La nueva interrupción afecta a la isla en medio de una profunda crisis energética, con cortes prolongados que complican el funcionamiento de servicios esenciales y golpean a hogares, comercios y actividades productivas.
Las autoridades cubanas no informaron inicialmente las causas concretas de la nueva falla. El sistema eléctrico atraviesa desde hace meses dificultades asociadas al deterioro de las centrales termoeléctricas, la falta de mantenimiento y las restricciones para acceder a combustible.
Apagones cada vez más prolongados
La situación se agravó durante las últimas semanas, con interrupciones que en algunos sectores llegaron a extenderse durante más de 30 horas en La Habana y hasta 60 horas en determinadas provincias.
La falta de electricidad también afecta otros servicios básicos. Entre ellos se encuentra el suministro de agua, debido a que numerosas instalaciones dependen de sistemas de bombeo eléctricos, además de las comunicaciones telefónicas y otros servicios que requieren generación de respaldo.
La sucesión de cortes nacionales refleja las dificultades que enfrenta Cuba para sostener una oferta eléctrica suficiente frente a una infraestructura que requiere inversiones y mantenimiento.
El combustible, otro de los problemas
Uno de los principales obstáculos para el sistema energético cubano es la disponibilidad de combustible necesario para las centrales térmicas y los generadores distribuidos que permiten reducir parcialmente el impacto de las fallas.
El Gobierno de Miguel Díaz-Canel atribuye parte de las dificultades a las restricciones y sanciones estadounidenses, que, según La Habana, complican la compra y el transporte de combustible.
Estados Unidos, en cambio, rechaza que el embargo explique por sí solo la crisis energética cubana y cuestiona la gestión económica y energética del Gobierno de la isla.
La disputa se mantiene mientras Cuba enfrenta dificultades para garantizar el suministro de electricidad y combustible.
Una crisis que afecta a toda la isla
El nuevo apagón se suma a una serie de interrupciones de alcance nacional registradas durante los últimos dos años.

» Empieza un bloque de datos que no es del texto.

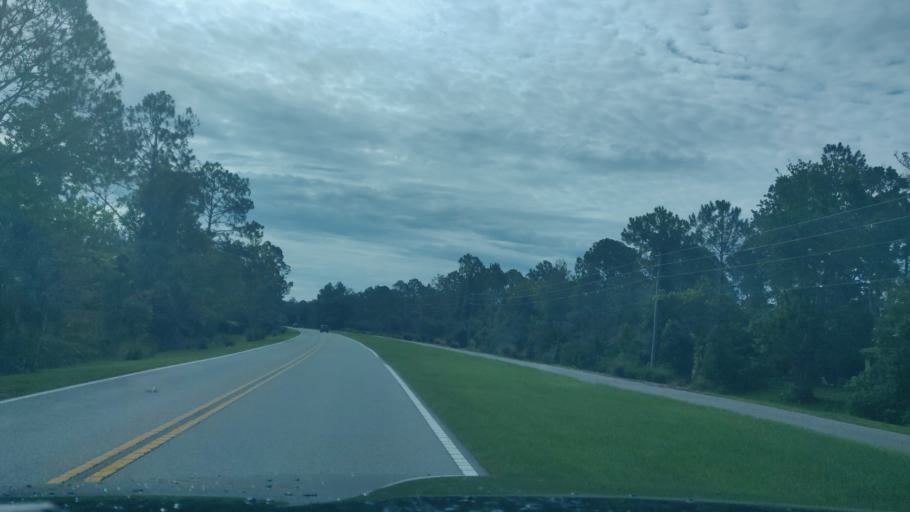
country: US
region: Florida
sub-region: Flagler County
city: Bunnell
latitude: 29.5176
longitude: -81.2361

El deterioro de la generación eléctrica se convirtió así en uno de los principales problemas económicos y sociales de Cuba.

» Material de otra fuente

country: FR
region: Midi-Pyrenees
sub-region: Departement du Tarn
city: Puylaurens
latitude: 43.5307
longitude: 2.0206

Además del impacto directo sobre la población, los cortes afectan la conservación de alimentos, el funcionamiento de hospitales y comercios, el transporte, las comunicaciones y el abastecimiento de agua.
Mientras las autoridades trabajan para recuperar el Sistema Eléctrico Nacional, la isla vuelve a enfrentar un escenario de apagón generalizado y elevada vulnerabilidad energética.